I cut a lot of wood. Once I cut my toe with the ax I had just sharpened. I still have the scar. My father thought he would have to carry me off the mountain but it healed enough in a few days and I walked off. It was the only injury while I was there. The last summer my father was very sick. Helms dropped him medicine from the plane one day. He died of cancer later that year.
At night we had a Coleman lantern for light. We played a lot of cards, usually Pitch. Dad read Zane Grey westerns. Deer came to the clearing at night and I liked to watch them. We had a .22 rifle. It was left on the mountain and I don’t know what happened to it. I loved to shoot it. The cells from the dead batteries made great targets.
We went to town about every other week for a day or two for supplies and mail. We could go to town if it was raining because if it was raining there was less likelihood there would be a fire to spot. Of course only taking vacation on rainy days had it downsides. I would get an ice cream cone at Ma Beckers store in Long Lake. Once my father bought a new double bitted ax and we went to the ranger station to sharpen it. I got to crank the wheel. I still have the ax. I had my own single bitted ax I cut wood with. My grandfather bought it for me when I was 7. I still use it.
Cold River Fire: We were in town and I was down by the Long Lake bridge. My father came running after me and asked if I wanted an airplane ride. I had watched Helms take off many times and wondered what it would be like to fly. He would wag at us in the tower when he flew by with tourists. We took off and went straight down the lake to the outlet. I could see smoke and flames in the valley. Above the valley was severe blow down from the hurricane. It was scary. The huge white pine trees lay like pick- up- sticks on the side of the mountain. They had blown down in the hurricane and by now they were dry. If the fire got into these trees there would be no stopping it. I went to stay at Lake Eaton while my father raced to the mountain. He would be radio relay from the fire crews to headquarters. He stayed on duty for two or three days straight. He received a commendation letter from the head office. I have it. The camps were emptied of able bodied men to fight the fire. It was contained and never spread from the valley, but it was a close call.

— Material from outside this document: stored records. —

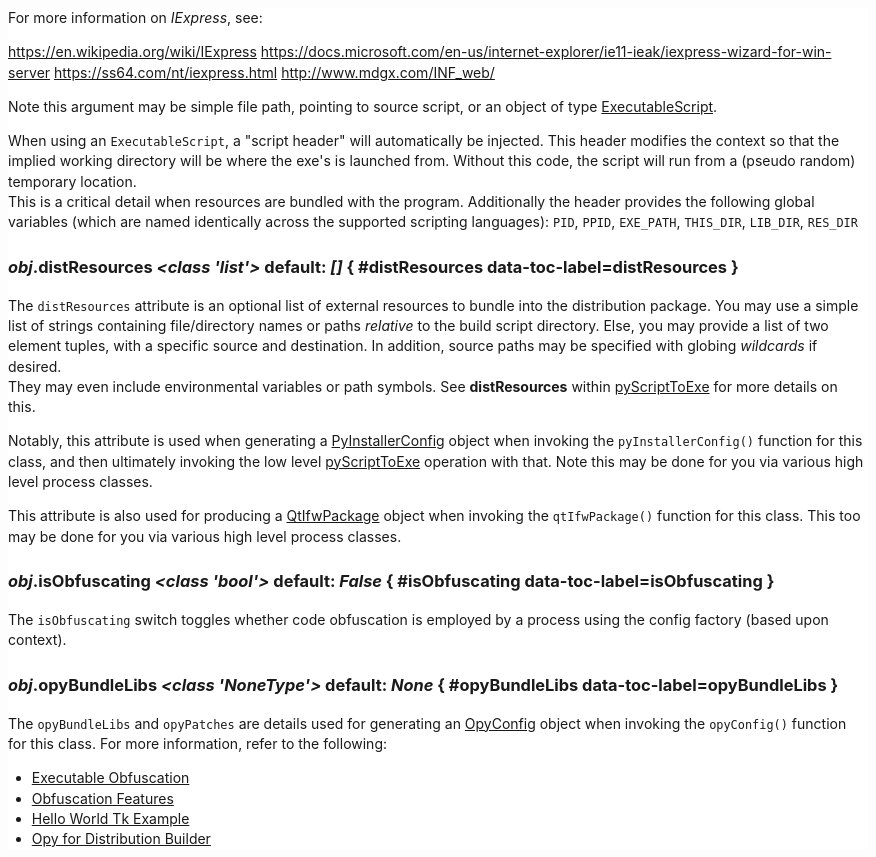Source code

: For more information on *IExpress*, see:

https://en.wikipedia.org/wiki/IExpress
https://docs.microsoft.com/en-us/internet-explorer/ie11-ieak/iexpress-wizard-for-win-server
https://ss64.com/nt/iexpress.html
http://www.mdgx.com/INF_web/


Note this argument may be simple file path, pointing to source script, 
or an object of type [ExecutableScript](LowLevel.md#executablescript).

When using an `ExecutableScript`, a "script header" will automatically be 
injected.  This header modifies the context so that the implied working
directory will be where the exe's is launched from.  Without this code, 
the script will run from a (pseudo random) temporary location.  
This is a critical detail when resources are bundled with the program. 
Additionally the header provides the following global variables 
(which are named identically across the supported scripting languages):
`PID`, `PPID`, `EXE_PATH`, `THIS_DIR`, `LIB_DIR`, `RES_DIR`        

### *obj*.**distResources** *<class 'list'>* default: *[]* { #distResources data-toc-label=distResources }

The `distResources` attribute is an optional list of external resources to bundle 
into the distribution package.  You may use a simple list of strings containing 
file/directory names or paths *relative* to the build script directory. Else, you 
may provide a list of two element tuples, with a specific source and destination. 
In addition, source paths may be specified with globing *wildcards* if desired.  
They may even include environmental variables or path symbols.
See **distResources** within [pyScriptToExe](LowLevel.md#pyscripttoexe) for
more details on this.

Notably, this attribute is used when generating a 
[PyInstallerConfig](ConfigClasses.md#pyinstconfig)
object when invoking the `pyInstallerConfig()` function for this class, 
and then ultimately invoking the low level 
[pyScriptToExe](LowLevel.md#pyscripttoexe) operation with that.
Note this may be done for you via various high level process classes.

This attribute is also used for producing a
[QtIfwPackage](ConfigClasses.md#qtifwpackage) object when invoking the
`qtIfwPackage()` function for this class.
This too may be done for you via various high level process classes.

### *obj*.**isObfuscating** *<class 'bool'>* default: *False* { #isObfuscating data-toc-label=isObfuscating }

The `isObfuscating` switch toggles whether code obfuscation is employed by a process
using the config factory (based upon context).
### *obj*.**opyBundleLibs** *<class 'NoneType'>* default: *None* { #opyBundleLibs data-toc-label=opyBundleLibs }

The `opyBundleLibs` and `opyPatches` are details used for generating an 
[OpyConfig](ConfigClasses.md#opyconfig) object when invoking the `opyConfig()`
function for this class.
For more information, refer to the following:        
- [Executable Obfuscation](LowLevel.md#executable-obfuscation)  
- [Obfuscation Features](LowLevel.md#obfuscation-features)  
- [Hello World Tk Example](Examples.md#hello-world-tk-example)    
- [Opy for Distribution Builder](https://pypi.org/project/opy-distbuilder/)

Jerrico: Hauling supplies to the cabin was difficult. The second year we got a donkey, Jerrico. He became a colorful character. He was brought down the long lake trail and apparently remembered the details of the trip. The first trip up the mountain he stalled at the first creek. Dad pulled him across with the block and tackle used for stretching the phone line. Ditto on the second creek. There were places on the trail he simply would not budge. Next trip up dad loaded him up and kicked him in the rear. He took off and we found him standing on the cabin porch waiting on us. From then on he made his own way up the mountain, using his personal trail which deviated from the people trail in places, especially the creek crossing. We always found him standing on the porch waiting for us. He was a good friend on the mountain. He would come and stomp on the porch when he wanted a treat. He roamed free around the tower clearing. I liked to ride him. The kids from the camp would try to ride him but he would put his head down and off they would slide. Once he tangled with a porcupine and got a nose and front feet full of quills. Late one year after I left for school he disappeared. There was a large building along the trail from Long Lake. Apparently he remembered it had lush grass for he took off and was found grazing on the lawn.